Circuit design data
──────────────────────────────

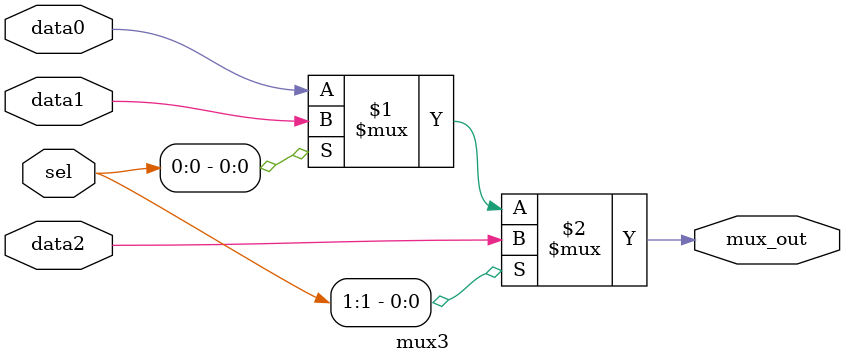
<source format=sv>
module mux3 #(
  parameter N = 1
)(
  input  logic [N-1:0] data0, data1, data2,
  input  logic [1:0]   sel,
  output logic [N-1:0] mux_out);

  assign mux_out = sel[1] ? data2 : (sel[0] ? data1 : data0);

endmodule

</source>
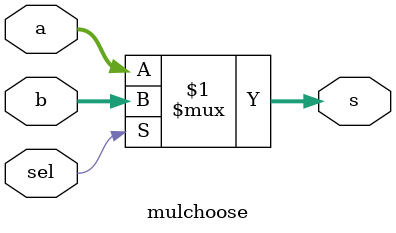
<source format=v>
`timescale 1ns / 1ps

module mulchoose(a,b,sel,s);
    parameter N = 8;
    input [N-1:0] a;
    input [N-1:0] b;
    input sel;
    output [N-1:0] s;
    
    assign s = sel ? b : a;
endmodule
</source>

──────────────────────────────

Return a copy of each line in the records above that has "logic" in it.

REPLY
  input  logic [N-1:0] data0, data1, data2,
  input  logic [1:0]   sel,
  output logic [N-1:0] mux_out);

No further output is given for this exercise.